Na początku listopada spółka Nord Stream AG, operator gazociągu, poinformowała o zakończeniu wstępnego zbierania danych w miejscu uszkodzenia pierwszej nitki gazociągu Nord Stream w wyłącznej strefie ekonomicznej Szwecji. Według wstępnych wyników oględzin miejsca uszkodzenia, na dnie morskim w odległości około 248 m odnaleziono kratery o głębokości od 3 do 5 metrów.
Rosja jednak niewinna?
Tymczasem, jak twierdzą dziennikarze "The Washington Post", obecnie "nie ma dowodów na to, że Rosja stała za sabotażem". Gazeta powołuje się na wypowiedź jednego z europejskich urzędników. Podobną ocenę wyraziło 23 urzędników dyplomatycznych i pracowników wywiadów dziewięciu krajów, z którymi przeprowadzono wywiady w ostatnich tygodniach.
Według artykułu niektórzy urzędnicy posunęli się nawet do stwierdzenia, że nie uważają Rosji za odpowiedzialną za zniszczenie gazociągu. Inni, którzy nadal postrzegają Rosję jako głównego podejrzanego, twierdzą, że jednoznaczne przypisanie ataku jednemu krajowi może być niemożliwe.
"Nikt nie ma wątpliwości, że uszkodzenie było celowe.

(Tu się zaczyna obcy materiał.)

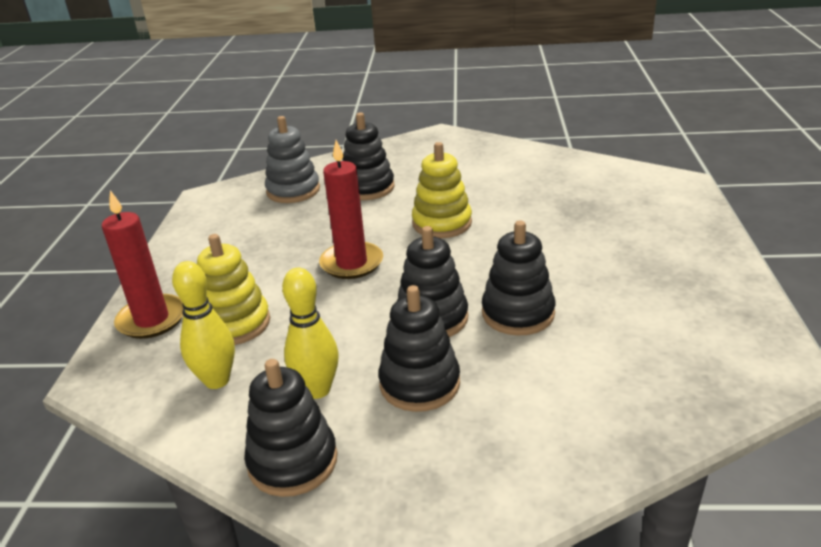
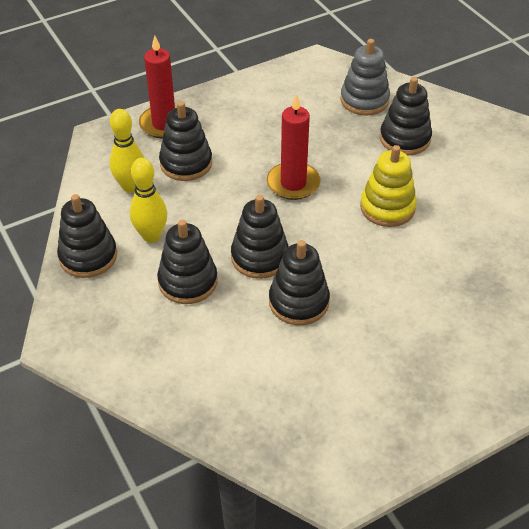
camera: 55 degrees right, 15 degrees up
yellow stacking toy [197,234,270,345] -> black stacking toy [159,101,212,181]

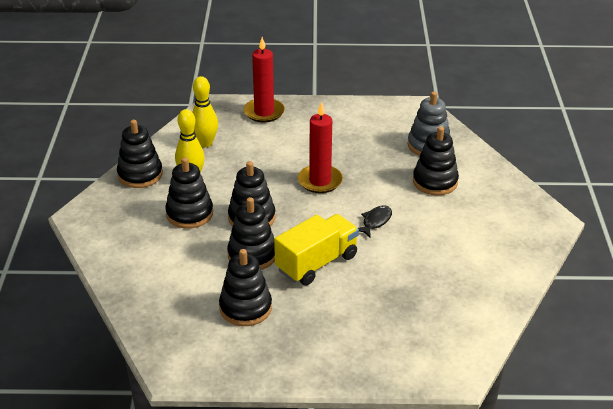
camera: 30 degrees right, 10 degrees down
black stacking toy [159,101,212,181] -> black stacking toy moved to [219,249,272,326]
yellow stacking toy [360,145,417,227] -> black fish [358,205,392,238]
none -> yellow truck [274,214,359,285]

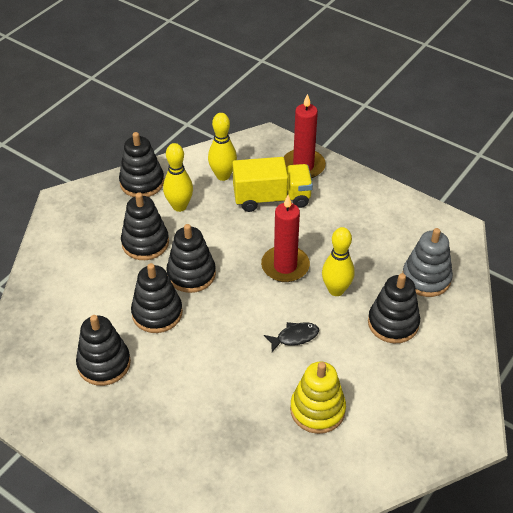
camera: 35 degrees right, 10 degrees up
yellow truck [274,214,359,285] -> yellow truck moved to [233,157,313,212]
none -> yellow stacking toy [290,362,346,434]
none -> yellow bowling pin [322,227,355,296]

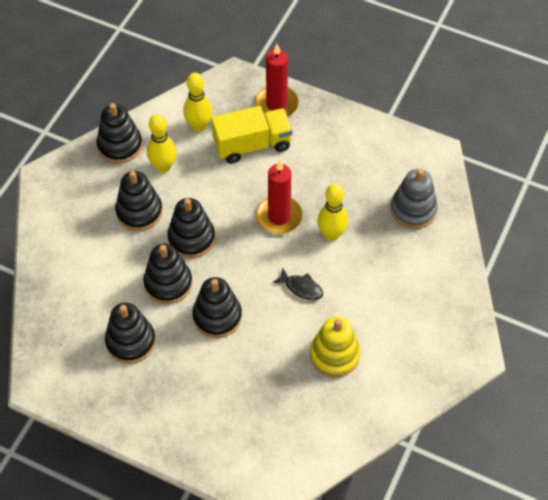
camera: 10 degrees left, 10 degrees up
black fish [264,322,319,352] -> black fish turned 60 degrees clockwise [272,267,323,300]
black stacking toy [368,273,420,343] -> black stacking toy moved to [192,277,242,338]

Urzędnik niemieckiego rządu, który prowadzi własne dochodzenie, powiedział, że na zewnątrz konstrukcji umieszczono prawdopodobnie materiały wybuchowe" – czytamy na łamach amerykańskiego dziennika.
"Ale nawet ci, którzy mają wewnętrzną wiedzę na temat szczegółów śledztwa, nie wiążą jednoznacznie Rosji z atakiem" – dodano.